Children keep this newly published author grounded
My mother used to walk my sisters and me up to the main library at Peabody and McLean when we were kids. That’s where it all started, this love of books. That, and seeing her reading for pleasure. Then there were the friends — the girl I met in high school who would become my wife and, later, a librarian — who helped to guide and goad my reading. It was the best form of peer pressure. Even more than school, I’d say, it was these friends and family who shaped me as a reader and, eventually, a writer.
I can trace that circuitous route, peopled with the likes of Maugham, Salinger, Fitzgerald, Vonnegut and Hemingway, from youth directly to this week when my first novel, “Five Night Stand,” will be published.
I found novel writing to be a lot like giving birth, an analogy I’d prefer to keep from my wife should any of you run into her. Writing is an arduous process, the ideas and characters gestating and carried around until the book is finally ready to be pushed out into the world.

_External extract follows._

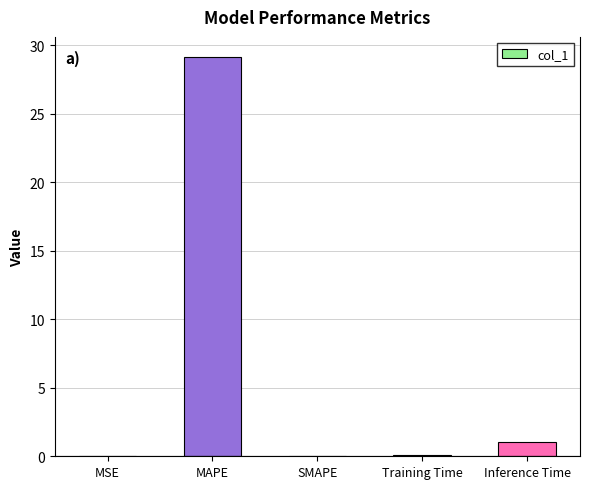

The chart shows a value of 15.6 at SMAPE. True or false?

False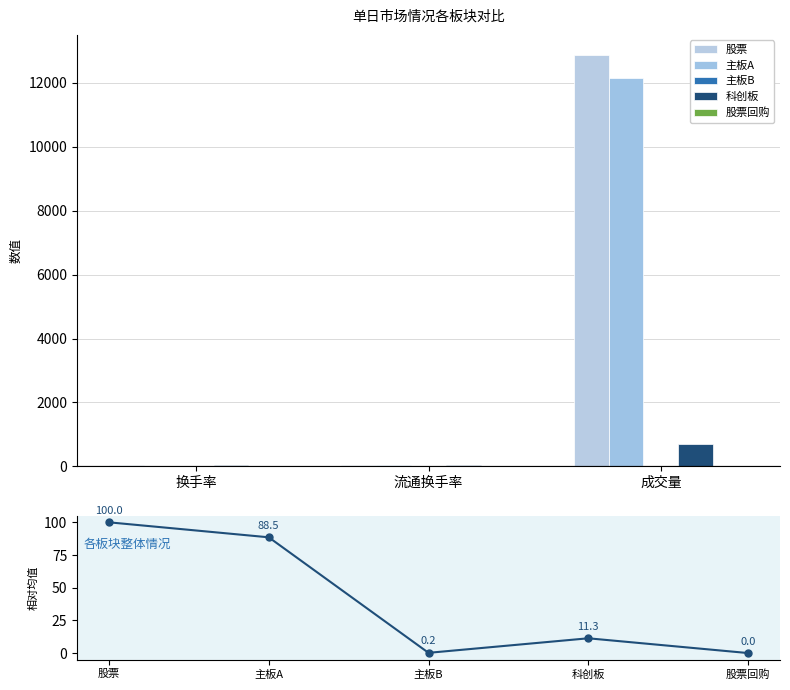

What is the value of the 主板B bar at the 3rd from the left?

9.4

About a month ago, a brown-clad stork dropped a bundle of books off on our doorstep. It was like a Christmas in springtime. My kids gathered around as I opened the box slowly, savoring every second of those first moments with what I’d made. I showed off the Library of Congress control number and author’s photo like a proud parent counting fingers and toes. It was a good opportunity to finally have that talk with the kids, explain to them just where books come from.

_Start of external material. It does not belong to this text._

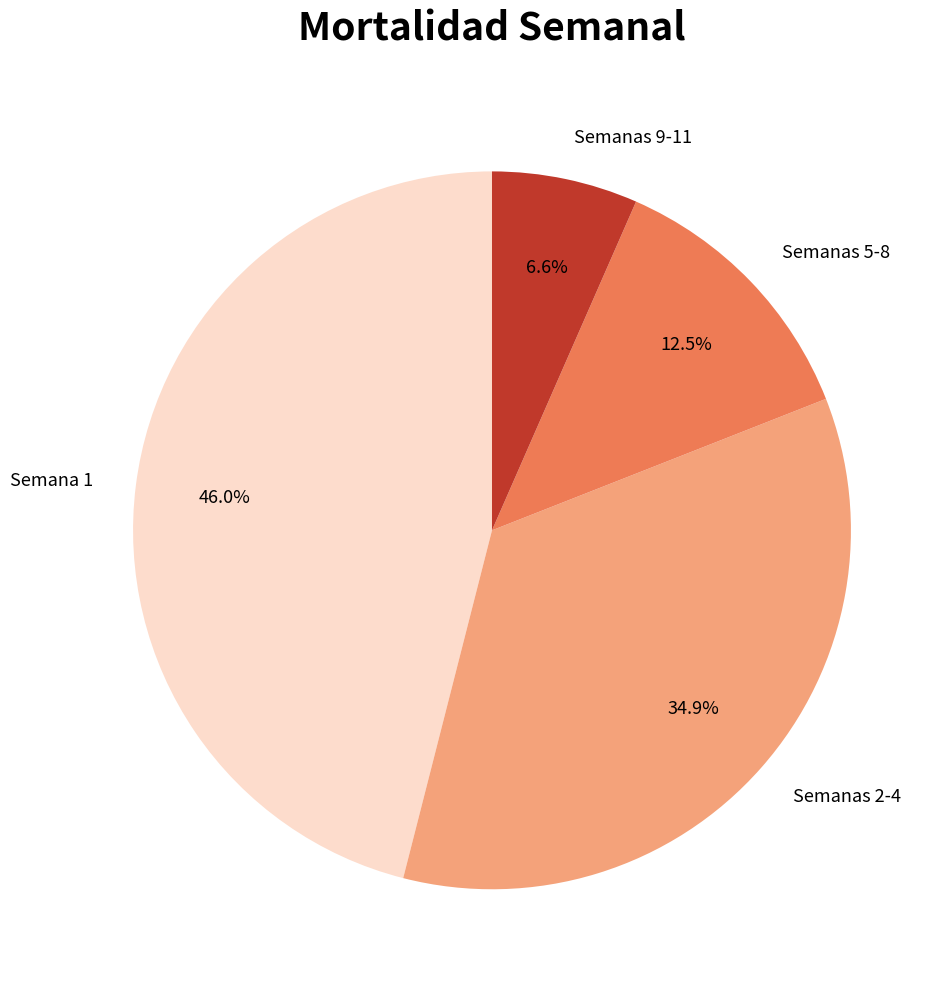

What is the smallest slice in the pie chart?

Semanas 9-11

They were excited and full of questions. The first question 8-year-old Genevieve asked was, “Are there any bad words in it?” (There are.)

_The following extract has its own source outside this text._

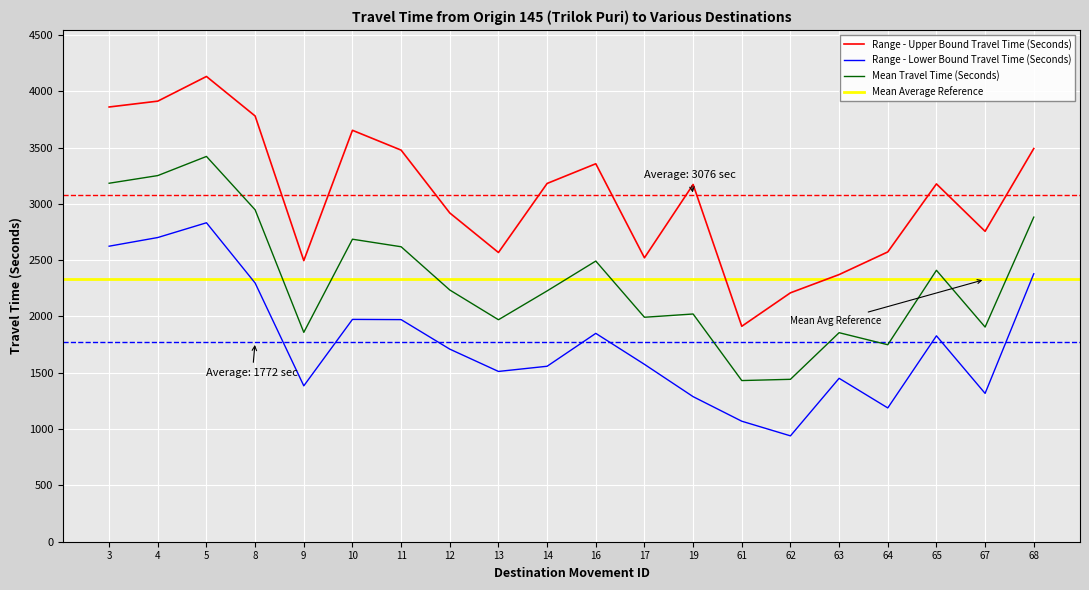

What is the sum of all Range - Upper Bound Travel Time (Seconds) values?

61518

Then she asked if I’m famous. “I don’t know,” I said. “Who’s famous?”
She thought for a moment. “Taylor Swift.”
“No, I’m not famous,” I answered.
My kids have spent their young lives in bookstores and libraries, and they’ve grown up seeing their parents read. So far, it seems to be working — they’re smart and curious and have a genuine love of literature.
As the excitement wound down that evening (it didn’t take long), I asked if they had any other questions. They each turned the book they held over and over, and then one piped up with, “When will dinner be ready?”
Children have a keen sense of who their parents are and sly ways of keeping us grounded, making sure we don’t become too full of ourselves and that our confidence doesn’t rise to an unmanageable level. For a girl whose scale of fame goes from 1 to Taylor Swift, I was still just her dad.
But just to be sure they were keeping me in check, two hours after the arrival of that much-anticipated package, the most famous author in the house was doing dishes and folding laundry, and hoping he might find the time soon to write something longer than a grocery shopping list.